■ Task objective
Only the lines from the one containing "Оставьте номер и мы" through the last line of the data below belong in your answer, copied exactly and without pictures.

■ Data shown

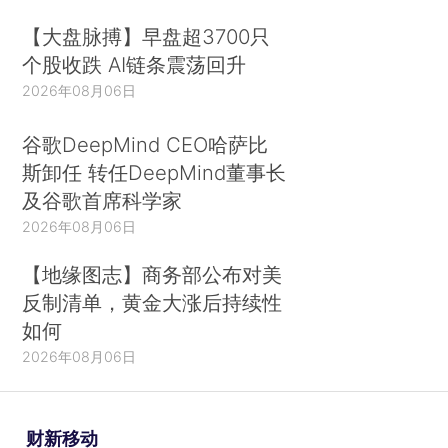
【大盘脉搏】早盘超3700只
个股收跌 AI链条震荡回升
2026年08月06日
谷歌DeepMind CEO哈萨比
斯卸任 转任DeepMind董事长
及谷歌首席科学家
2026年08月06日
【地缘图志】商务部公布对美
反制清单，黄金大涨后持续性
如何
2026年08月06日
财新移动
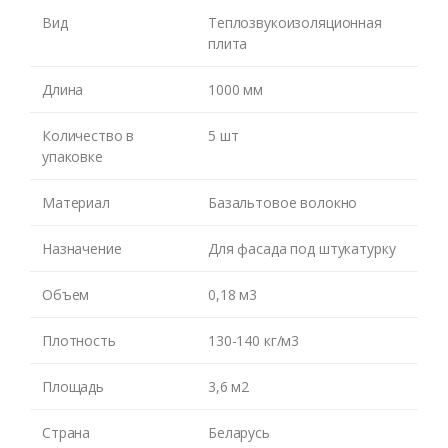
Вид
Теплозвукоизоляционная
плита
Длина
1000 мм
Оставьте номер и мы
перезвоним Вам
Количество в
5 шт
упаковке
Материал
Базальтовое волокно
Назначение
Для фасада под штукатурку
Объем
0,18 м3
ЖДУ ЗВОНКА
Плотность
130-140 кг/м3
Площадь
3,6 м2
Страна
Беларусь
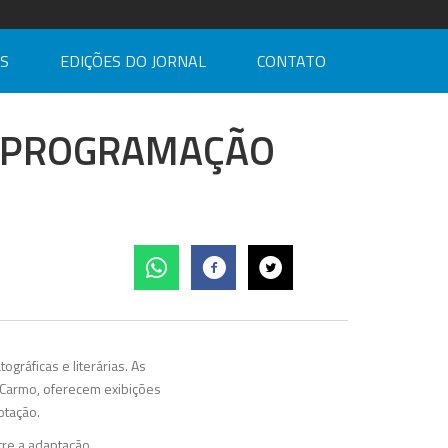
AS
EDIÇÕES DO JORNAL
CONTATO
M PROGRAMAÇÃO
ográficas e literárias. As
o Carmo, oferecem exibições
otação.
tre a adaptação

■ Output for this exercise
Оставьте номер и мы
перезвоним Вам
Количество в
5 шт
упаковке
Материал
Базальтовое волокно
Назначение
Для фасада под штукатурку
Объем
0,18 м3
ЖДУ ЗВОНКА
Плотность
130-140 кг/м3
Площадь
3,6 м2
Страна
Беларусь
AS
EDIÇÕES DO JORNAL
CONTATO
M PROGRAMAÇÃO
ográficas e literárias. As
o Carmo, oferecem exibições
otação.
tre a adaptação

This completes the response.